In short, this has to work. As 62-39 taught us, defense can only take you so far in college football these days. Michigan has finished tied for first, third and second in total defense with Don Brown running the show -- not in the Big Ten, but in the entire country. Oklahoma, Alabama and Clemson finished first, second and third nationally in offensive yards per play in 2018; Michigan was 42nd.
Michigan has to field a more dynamic offense to take the next step as a program. There's simply no other option.
All of which begs the question: what if this doesn't work?
This may be the point where I hazard a guess that sounds like a solid answer, but I truly have none. Jim Harbaugh is a favored son that returned home to Ann Arbor within 24 months of coaching in a Super Bowl and within 12 months of coaching in his third straight NFC Championship game. Fielding Yost isn't walking through that door.
So... what happens if Gattis shakes up the offense and Michigan still can't get past Ohio State? Going 0-4 against Urban Meyer is one thing, but trying and failing to surpass Ryan Day is something entirely different. We're talking about a program that hasn't won the Big Ten since 2004, a period in which Ohio State has won the league eight times, a period in which the bad guys are 14-1 on the last Saturday in November.

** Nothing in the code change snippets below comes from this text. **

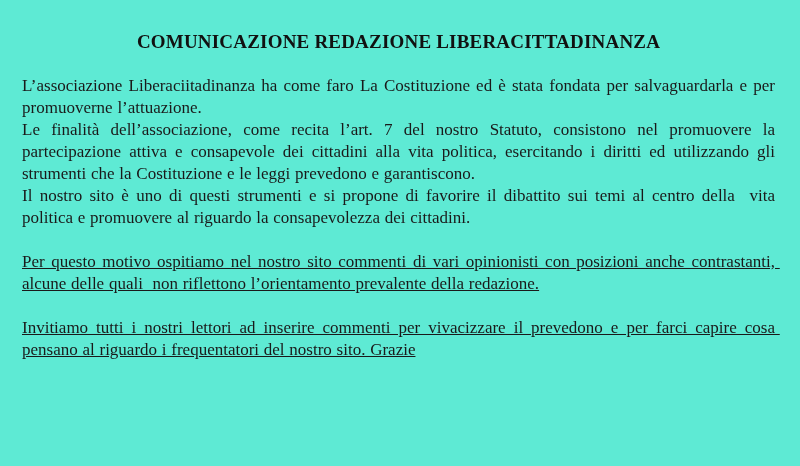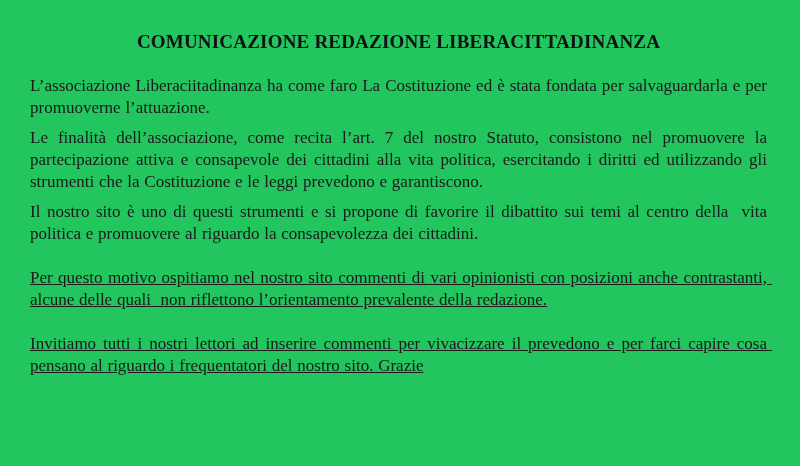--- a/index.html
+++ b/index.html
@@ -12,7 +12,7 @@
     width: 800px;
     height: 466px;
     box-sizing: border-box;
-    background: #22c55e;
+    background: #5eead4;
     padding: 30px 25px 0 22px;
     overflow: hidden;
     font-family: "Liberation Serif", "DejaVu Serif", serif;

If the worm isn't going to turn now -- when Michigan has an over-qualified coach, an elite defensive coordinator, and a rejuvenated offense while Ohio State is breaking in a first-time head coach -- when will it ever turn?
These are all questions three levels above the pay grade of the offensive coordinator, but the answers will be decided by how Gattis implements the new offense and the touchdowns his unit does or does not score. That's what makes his hire the most important of the 2019 season.